Updated on June 24, 2022

Comments

  • Gleno
    Gleno almost 2 years

    So, for some strange reason I end up with a 100GB log file that is unsorted (actually it's partially sorted), while the algorithms that I'm attempting to apply require sorted data. A line in the log file looks like so

    data <date> data data more data
    

    I have access to C# 4.0 and about 4 GB of RAM on my workstation. I would imagine that merge-sort of some kind would be best here, but short of implementing these algorithms myself - I want to ask if there's some kind of a shortcut I could take.
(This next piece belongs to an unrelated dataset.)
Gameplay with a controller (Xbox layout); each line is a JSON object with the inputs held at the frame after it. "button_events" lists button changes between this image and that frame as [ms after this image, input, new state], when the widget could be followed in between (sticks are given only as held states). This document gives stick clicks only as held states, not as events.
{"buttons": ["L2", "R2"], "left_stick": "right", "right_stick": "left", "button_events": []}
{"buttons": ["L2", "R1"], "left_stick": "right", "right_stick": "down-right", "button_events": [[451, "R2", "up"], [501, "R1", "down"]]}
    Incidentally parsing the date string with DateTime.Parse() is very slow and takes up a lot of CPU time - The chugging-rate is measly 10 MB/sec. Is there a faster way than the following?

        public static DateTime Parse(string data)
        {            
            int year, month, day;
    
            int.TryParse(data.Substring(0, 4), out year);
            int.TryParse(data.Substring(5, 2), out month);
            int.TryParse(data.Substring(8, 2), out day);
    
            return new DateTime(year, month, day);
        }
    

    I wrote that to speed up DateTime.Parse() and it actually works well, but is still taking a bucket-load of cycles.
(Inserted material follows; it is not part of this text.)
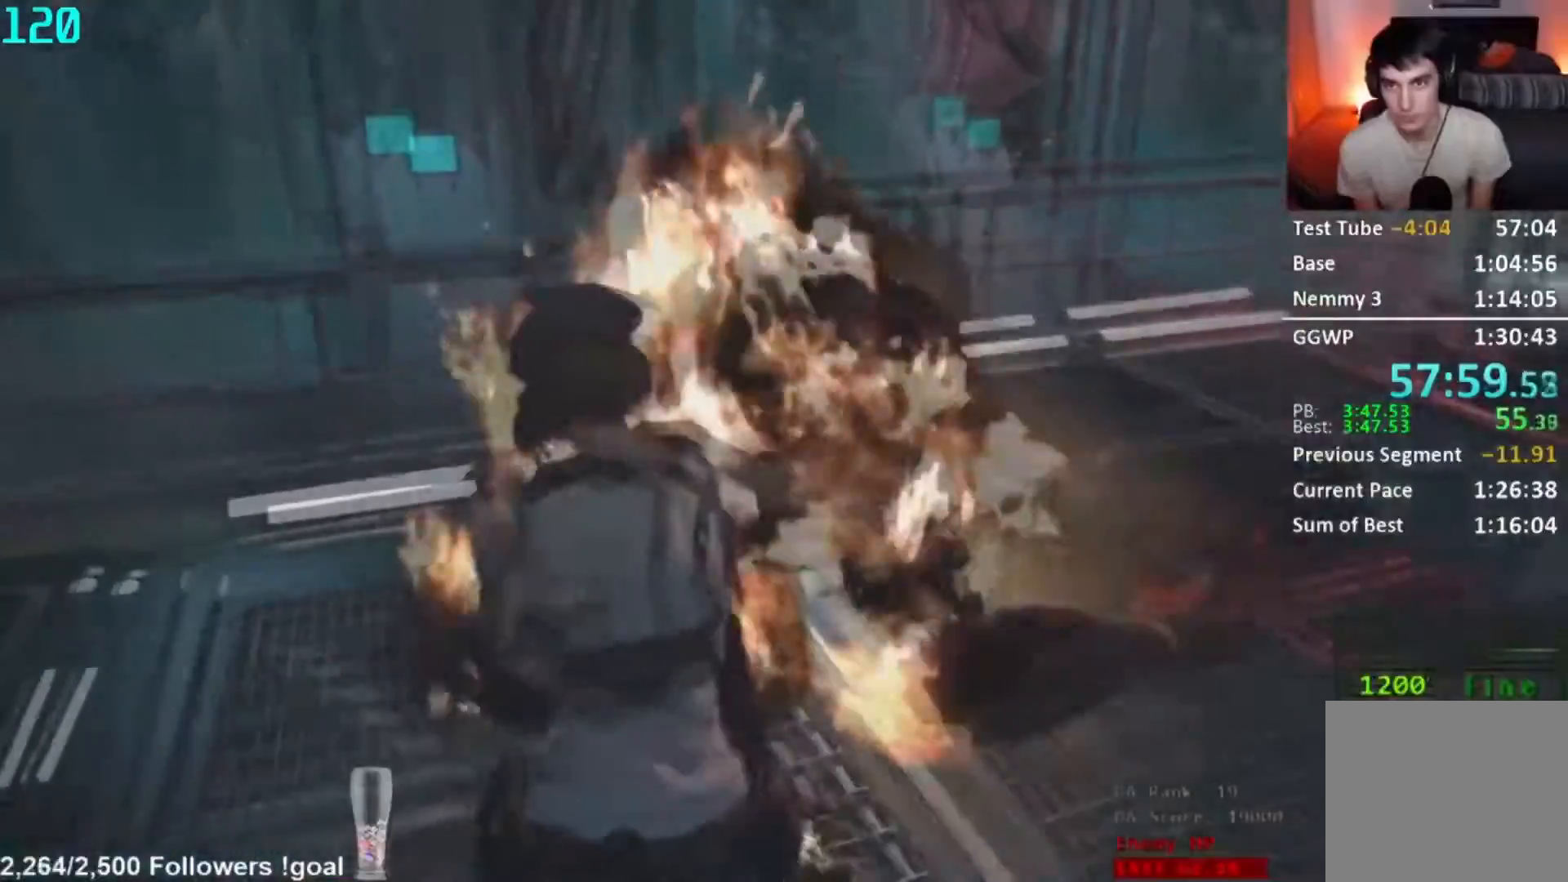
{"buttons": ["L2"], "left_stick": "right", "right_stick": "left", "button_events": [[83, "R1", "up"], [133, "R1", "down"], [217, "R1", "up"]]}
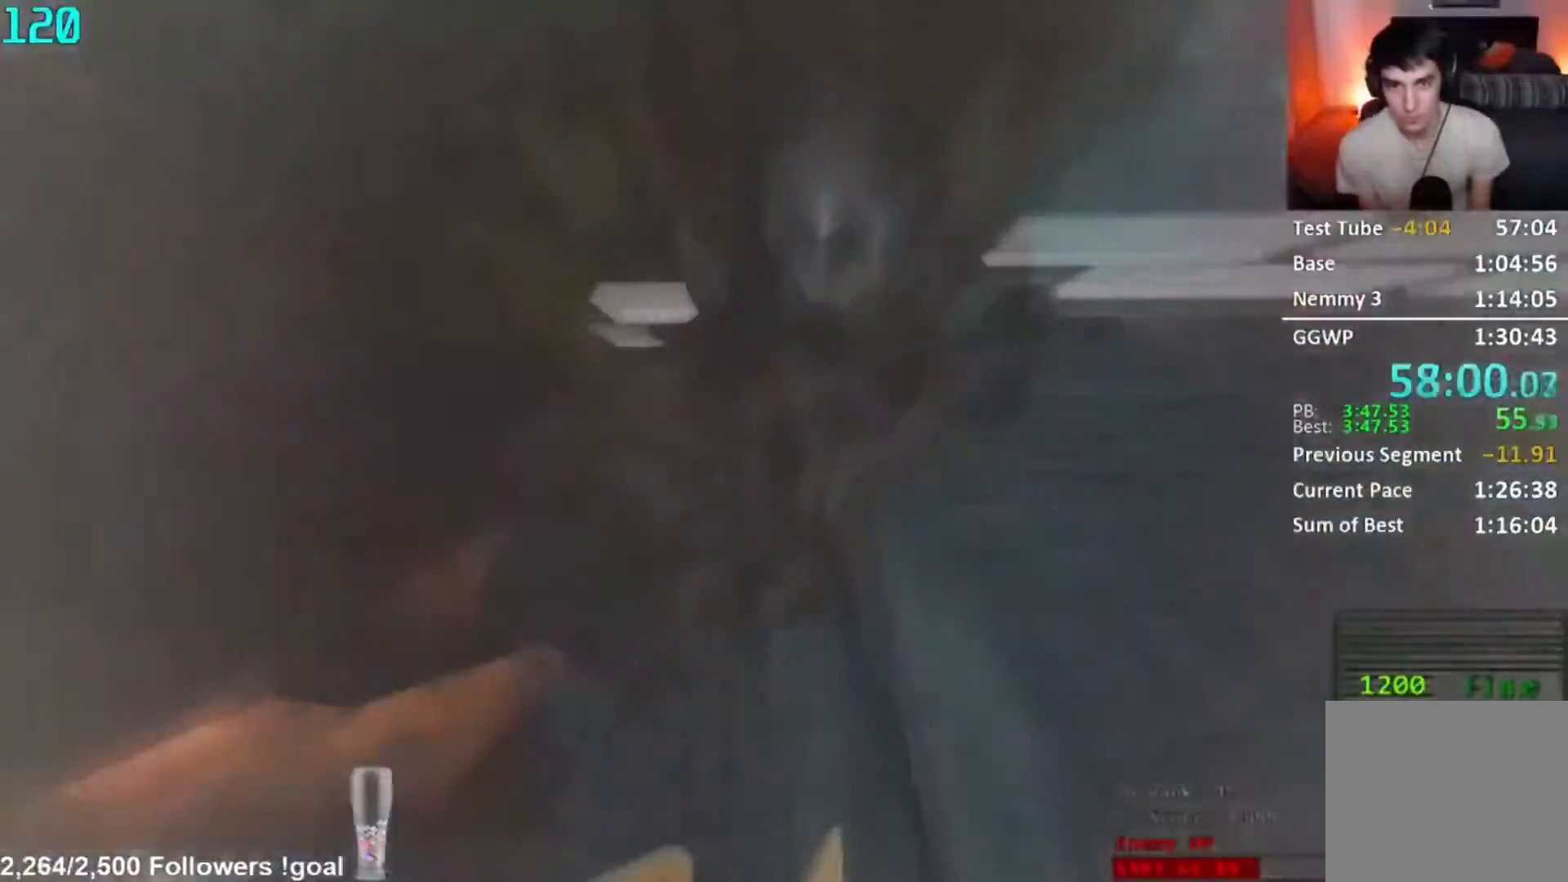
{"buttons": ["L2"], "left_stick": "up", "right_stick": "center", "button_events": [[50, "R2", "down"], [134, "R2", "up"], [234, "R2", "down"], [284, "R2", "up"], [334, "R2", "down"], [434, "R2", "up"]]}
    Note that for the current log-file I'm interested in hours, minutes and seconds also. I know that I can provide DateTime.Parse() with format, but that doesn't seem to speed it up all that much.

    I'm looking for a nudge in the right direction, thanks in advance.

    EDIT: Some people have suggested that I use string comparison in order to compare dates. That would work for the sorting phase, but I do need to parse dates for the algorithms. I still have no idea how to sort 100GB file on 4GB of free ram, without doing it manually.

    EDIT 2 : Well, thanks to several suggestions that I use windows sort, I found out that there's a similar tool for Linux. Basically you call sort and it fixes everything for you. As we speak it's doing something, and I hope it'll finish soon. The command I'm using is

    sort -k 2b 2008.log > 2008.sorted.log
    

    -k specifies that I want to sort on the second row, which is an date-time string in the usual YYYY-MM-DD hh:mm:ss.msek format. I must admit that the man-pages are lacking explaining all the options, but I found a lot of examples by running info coreutils 'sort invocation'.

    I'll report back with results and timings. This part of the log is about 27GB. I am thinking of sorting 2009 and 2010 separately and then merging the results into a single file with the sort -m option.

    Edit 3 Well, checking iotop suggests that it's reading in small chunks of the data file and then furiously doing something in order to process them. This process seems to be quite slow. =(

    sort isn't using any memory, and only a single core. When it does read data from the drive it's not processing anything. Am I doing something wrong?

    Edit 4 Three hours in and it's still doing the same thing. Now I'm at that stage where I want to try playing with parameters of the function, but I'm three hours invested... I'll abort in in about 4 hours, and try to put it for overnight computation with smarter memory and space parameters...

    Edit 5 Before I went home, I restarted the process with the following command:

    sort -k 2b --buffer-size=60% -T ~/temp/ -T "/media/My Passport" 2010.log -o 2010.sorted.log
    

    It returned this, this morning:

    sort: write failed: /media/My Passport/sortQAUKdT: File too large
    

    Wraawr! I thought I would just add as many hard drives as possible to speed this process up. Apparently adding a USB-drive was the worst idea ever. At the moment I can't even tell if it's about FAT/NTFS or some such, because fdisk is telling me that the USB drive is a "wrong device"... no kidding. I'll try to give it another go later, for now let's put this project into the maybe failed pile.

    Final Notice This time it worked, with the same command as above, but without the problematic external hard drive. Thank you all for your help!

    Benchmarking

    Using 2 workstation grade (at least 70mb/sec read/write IO) hard-disks on the same SATA controller, it took me 162 minutes to sort a 30GB log file. I will need to sort another 52 GB file tonight, I'll post how that goes.